Copy every line of the data below word for word, in the same order.

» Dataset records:

____

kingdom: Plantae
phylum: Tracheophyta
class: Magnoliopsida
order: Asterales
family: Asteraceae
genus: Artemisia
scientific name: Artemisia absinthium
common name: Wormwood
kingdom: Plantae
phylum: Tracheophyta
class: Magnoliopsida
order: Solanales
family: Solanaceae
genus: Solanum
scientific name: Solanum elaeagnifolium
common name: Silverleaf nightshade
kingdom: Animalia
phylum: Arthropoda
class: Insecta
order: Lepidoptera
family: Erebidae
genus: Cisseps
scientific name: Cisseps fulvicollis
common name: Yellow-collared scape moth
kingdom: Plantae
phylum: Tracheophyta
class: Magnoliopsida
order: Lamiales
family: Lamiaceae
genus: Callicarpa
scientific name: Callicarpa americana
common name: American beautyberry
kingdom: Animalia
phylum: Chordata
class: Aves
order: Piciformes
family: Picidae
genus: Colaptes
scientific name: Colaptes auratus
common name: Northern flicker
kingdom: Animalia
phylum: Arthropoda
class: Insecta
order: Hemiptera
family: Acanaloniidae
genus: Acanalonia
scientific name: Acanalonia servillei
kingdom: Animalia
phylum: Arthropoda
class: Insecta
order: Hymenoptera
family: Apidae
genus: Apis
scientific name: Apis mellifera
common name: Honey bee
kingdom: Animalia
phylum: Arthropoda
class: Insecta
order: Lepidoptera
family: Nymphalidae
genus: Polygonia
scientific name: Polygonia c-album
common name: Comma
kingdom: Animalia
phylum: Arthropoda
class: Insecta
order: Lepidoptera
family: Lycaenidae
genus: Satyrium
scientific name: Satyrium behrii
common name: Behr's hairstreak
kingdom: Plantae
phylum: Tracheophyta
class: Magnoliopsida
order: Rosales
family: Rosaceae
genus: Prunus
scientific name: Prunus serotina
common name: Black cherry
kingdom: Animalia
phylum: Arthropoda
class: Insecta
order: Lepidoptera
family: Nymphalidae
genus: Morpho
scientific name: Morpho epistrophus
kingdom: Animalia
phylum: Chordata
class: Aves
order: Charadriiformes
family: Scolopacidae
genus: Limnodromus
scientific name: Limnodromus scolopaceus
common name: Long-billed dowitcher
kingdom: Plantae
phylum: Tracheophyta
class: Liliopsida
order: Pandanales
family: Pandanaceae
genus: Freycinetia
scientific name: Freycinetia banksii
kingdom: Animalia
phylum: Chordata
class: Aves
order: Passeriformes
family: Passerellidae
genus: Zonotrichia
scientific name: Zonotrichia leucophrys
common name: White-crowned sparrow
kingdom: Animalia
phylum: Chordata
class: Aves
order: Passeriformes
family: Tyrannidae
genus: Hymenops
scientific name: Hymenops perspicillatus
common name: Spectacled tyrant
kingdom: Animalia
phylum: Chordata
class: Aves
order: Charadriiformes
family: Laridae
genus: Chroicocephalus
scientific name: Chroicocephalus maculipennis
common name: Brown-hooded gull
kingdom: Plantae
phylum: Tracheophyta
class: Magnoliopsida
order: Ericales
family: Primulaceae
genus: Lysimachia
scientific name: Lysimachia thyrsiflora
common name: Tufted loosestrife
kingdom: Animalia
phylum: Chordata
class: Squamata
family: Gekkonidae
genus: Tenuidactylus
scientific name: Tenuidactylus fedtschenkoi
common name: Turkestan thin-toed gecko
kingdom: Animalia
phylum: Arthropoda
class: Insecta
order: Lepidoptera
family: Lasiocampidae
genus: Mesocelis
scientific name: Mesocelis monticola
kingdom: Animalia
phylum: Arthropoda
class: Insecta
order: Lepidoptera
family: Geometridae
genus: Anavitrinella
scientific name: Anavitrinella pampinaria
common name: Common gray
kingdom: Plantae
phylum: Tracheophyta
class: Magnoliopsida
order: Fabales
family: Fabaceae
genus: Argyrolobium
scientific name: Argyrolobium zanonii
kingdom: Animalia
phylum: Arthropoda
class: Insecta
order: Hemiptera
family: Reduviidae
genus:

____

» Reply:
kingdom: Plantae
phylum: Tracheophyta
class: Magnoliopsida
order: Asterales
family: Asteraceae
genus: Artemisia
scientific name: Artemisia absinthium
common name: Wormwood
kingdom: Plantae
phylum: Tracheophyta
class: Magnoliopsida
order: Solanales
family: Solanaceae
genus: Solanum
scientific name: Solanum elaeagnifolium
common name: Silverleaf nightshade
kingdom: Animalia
phylum: Arthropoda
class: Insecta
order: Lepidoptera
family: Erebidae
genus: Cisseps
scientific name: Cisseps fulvicollis
common name: Yellow-collared scape moth
kingdom: Plantae
phylum: Tracheophyta
class: Magnoliopsida
order: Lamiales
family: Lamiaceae
genus: Callicarpa
scientific name: Callicarpa americana
common name: American beautyberry
kingdom: Animalia
phylum: Chordata
class: Aves
order: Piciformes
family: Picidae
genus: Colaptes
scientific name: Colaptes auratus
common name: Northern flicker
kingdom: Animalia
phylum: Arthropoda
class: Insecta
order: Hemiptera
family: Acanaloniidae
genus: Acanalonia
scientific name: Acanalonia servillei
kingdom: Animalia
phylum: Arthropoda
class: Insecta
order: Hymenoptera
family: Apidae
genus: Apis
scientific name: Apis mellifera
common name: Honey bee
kingdom: Animalia
phylum: Arthropoda
class: Insecta
order: Lepidoptera
family: Nymphalidae
genus: Polygonia
scientific name: Polygonia c-album
common name: Comma
kingdom: Animalia
phylum: Arthropoda
class: Insecta
order: Lepidoptera
family: Lycaenidae
genus: Satyrium
scientific name: Satyrium behrii
common name: Behr's hairstreak
kingdom: Plantae
phylum: Tracheophyta
class: Magnoliopsida
order: Rosales
family: Rosaceae
genus: Prunus
scientific name: Prunus serotina
common name: Black cherry
kingdom: Animalia
phylum: Arthropoda
class: Insecta
order: Lepidoptera
family: Nymphalidae
genus: Morpho
scientific name: Morpho epistrophus
kingdom: Animalia
phylum: Chordata
class: Aves
order: Charadriiformes
family: Scolopacidae
genus: Limnodromus
scientific name: Limnodromus scolopaceus
common name: Long-billed dowitcher
kingdom: Plantae
phylum: Tracheophyta
class: Liliopsida
order: Pandanales
family: Pandanaceae
genus: Freycinetia
scientific name: Freycinetia banksii
kingdom: Animalia
phylum: Chordata
class: Aves
order: Passeriformes
family: Passerellidae
genus: Zonotrichia
scientific name: Zonotrichia leucophrys
common name: White-crowned sparrow
kingdom: Animalia
phylum: Chordata
class: Aves
order: Passeriformes
family: Tyrannidae
genus: Hymenops
scientific name: Hymenops perspicillatus
common name: Spectacled tyrant
kingdom: Animalia
phylum: Chordata
class: Aves
order: Charadriiformes
family: Laridae
genus: Chroicocephalus
scientific name: Chroicocephalus maculipennis
common name: Brown-hooded gull
kingdom: Plantae
phylum: Tracheophyta
class: Magnoliopsida
order: Ericales
family: Primulaceae
genus: Lysimachia
scientific name: Lysimachia thyrsiflora
common name: Tufted loosestrife
kingdom: Animalia
phylum: Chordata
class: Squamata
family: Gekkonidae
genus: Tenuidactylus
scientific name: Tenuidactylus fedtschenkoi
common name: Turkestan thin-toed gecko
kingdom: Animalia
phylum: Arthropoda
class: Insecta
order: Lepidoptera
family: Lasiocampidae
genus: Mesocelis
scientific name: Mesocelis monticola
kingdom: Animalia
phylum: Arthropoda
class: Insecta
order: Lepidoptera
family: Geometridae
genus: Anavitrinella
scientific name: Anavitrinella pampinaria
common name: Common gray
kingdom: Plantae
phylum: Tracheophyta
class: Magnoliopsida
order: Fabales
family: Fabaceae
genus: Argyrolobium
scientific name: Argyrolobium zanonii
kingdom: Animalia
phylum: Arthropoda
class: Insecta
order: Hemiptera
family: Reduviidae
genus:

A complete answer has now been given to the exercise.